I began to get excited again when I read about the behavioral shift that tivo viewing precipitated. A full 70 percent of users are skipping ads. But then it stands to reason that the early adopters of a technology that allows you to skip ads will be the people who most want to skip ads.
At the same time, 44 million people watched the ad-laden premiere of the TV show "Grey's Anatomy." That's the population of Australia, New Zealand, Scotland, Wales, Costa Rica, Singapore, and the Dominican Republic combined. Which would suggest that people's media habits are going to evolve more gradually than some pundits would like them to, just as habits always have.
TV didn't kill radio (it's going from strength to strength, isn't it?). And we're still reading newspapers despite all the predictions in 1995 that legions of commuters would be unfurling wafer-thin computer tablets on the train and downloading the day's news. People don't usually change too quickly. And barring repeated contravention of their basic human rights, they tend not to rush toward revolution. Evolution is much more natural.
My layman's understanding of the evolutionary process is that it is a search for balance between maintaining a comfortable status quo, and responding to an environmental or cultural need for change.
Take the giraffe.
A long time ago, it had a short neck. And it would have been quite happy plodding around munching the occasional leaf if it weren't for the fact that long-necked giraffes attracted the ladies. (The long necks helped them reach higher leaves, which aided their prospects of survival, which is quite attractive in a giraffe.)
So, the evolutionary principle kicked in and long-necked giraffes begot longer-necked giraffes.

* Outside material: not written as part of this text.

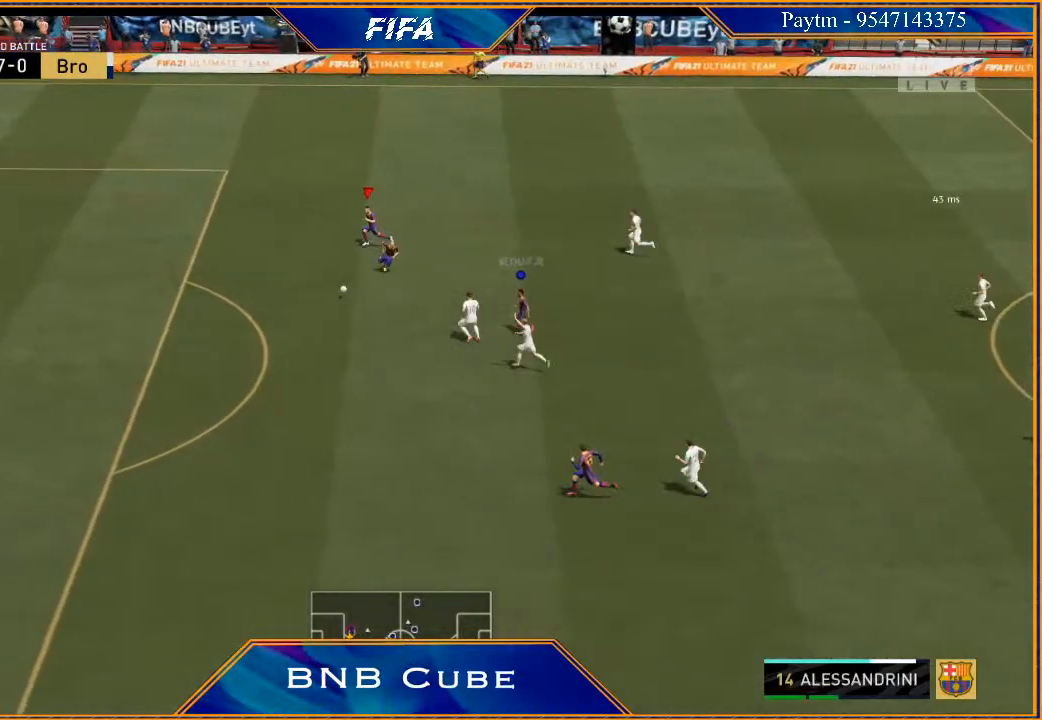
{"buttons": ["R2"], "left_stick": "left", "right_stick": "center", "events": []}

But the necks could only get so long. There would come a point at which they wouldn't be able to lift their heads to eat or run fast from predators. And so, balance was reached. Necks that were attractively long, but functional, won out.
There's no question that changes are afoot in the media world and many of them are long overdue. But it's going to be a while before we see what kind of balance is struck between a ponderous status quo and a revolutionary change. Of course, the balance won't be struck by the media industry, but by the consumers it serves. It will make for some interesting gambling over the next few years on which revolutionary new media will survive the evolutionary principle.
For the record, my money's on the PlayStation portable.